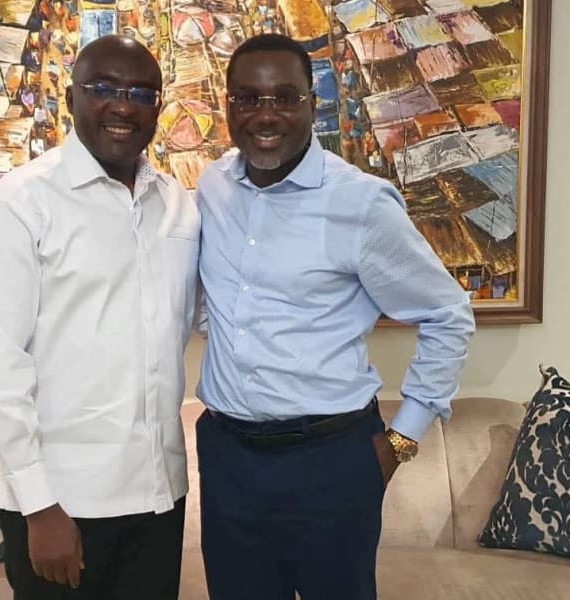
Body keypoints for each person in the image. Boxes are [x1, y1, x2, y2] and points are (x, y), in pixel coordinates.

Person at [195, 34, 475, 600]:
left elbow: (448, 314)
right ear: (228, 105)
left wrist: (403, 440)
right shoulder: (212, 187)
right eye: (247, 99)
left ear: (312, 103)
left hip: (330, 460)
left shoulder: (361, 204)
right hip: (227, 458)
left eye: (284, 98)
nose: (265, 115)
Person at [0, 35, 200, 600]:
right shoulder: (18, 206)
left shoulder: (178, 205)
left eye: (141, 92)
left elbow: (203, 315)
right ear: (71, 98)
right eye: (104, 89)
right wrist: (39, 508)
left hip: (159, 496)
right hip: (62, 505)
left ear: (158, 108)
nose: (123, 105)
○ ○ ○ ○ ○ ○ ○
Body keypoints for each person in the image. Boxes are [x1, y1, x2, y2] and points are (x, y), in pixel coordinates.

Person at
○ ○ ○ ○ ○ ○ ○
Take from the material above the lines running from the one with "left eye: (284, 98)" through the one with "right hip: (62, 505)", and repeat them exactly, with nothing else.

== Solution ==
left eye: (284, 98)
nose: (265, 115)
Person at [0, 35, 200, 600]:
right shoulder: (18, 206)
left shoulder: (178, 205)
left eye: (141, 92)
left elbow: (203, 315)
right ear: (71, 98)
right eye: (104, 89)
right wrist: (39, 508)
left hip: (159, 496)
right hip: (62, 505)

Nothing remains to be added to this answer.